In December 2001 Brown joined Chester City on trial, impressing manager Steve Mungall enough to earn a contract. However, within days of Brown signing Mungall was sacked and replaced by Mark Wright who released Brown on a free transfer at the end of the season.

He joined Telford United in August 2002, moving to Hereford United in June 2003, although missed the start of the season after breaking his collar-bone in pre-season training. He remained with Hereford until March 2005 when he moved to Accrington Stanley, signing a new two-year deal in June 2005. In the 2005–06 season Brown helped Stanley to promotion to the Football League, with his former club Hereford taking the second promotion place. Brown struggled to gain a regular place in Stanley's league side and in November 2006 joined Burton Albion on loan. He joined Conference National side York City on trial in September 2008 and featured for the reserves in a 2–1 victory against Grimsby Town. However, he was not offered a contract by the club. He joined Barrow of the Conference on non-contract terms in October 2008. His stay with them was brief, being released in January 2009. He was snapped up later that month by Forest Green Rovers.

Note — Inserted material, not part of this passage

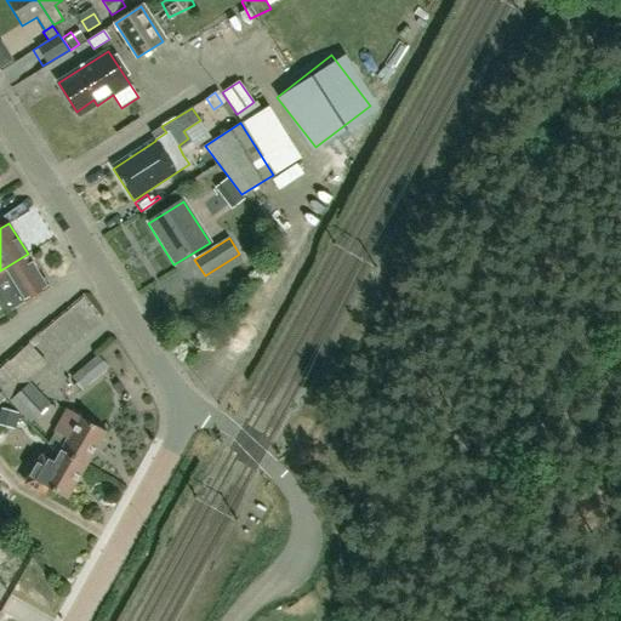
[(0,298),(9,312),(24,302),(49,288),(28,254),(0,271),(0,298)]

Brown ended the season partnering prolific striker Andy Mangan and in the summer of 2009 agreed to become player/assistant manager at The New Lawn for the 2009–10 season. After manager Jim Harvey left the club in August, Brown took over as player-caretaker manager. Brown picked up his first point in management leading Forest Green to a battling goalless draw against Oxford United at the Kassam Stadium later that month. In September 2009 his short stint as player-caretaker manager came to an end when Dave Hockaday was appointed permanently as the new manager at the club. Brown remained on the playing staff.

In July 2010, Brown left Forest Green to sign for Wrexham. but was released by the Welsh side after just one season.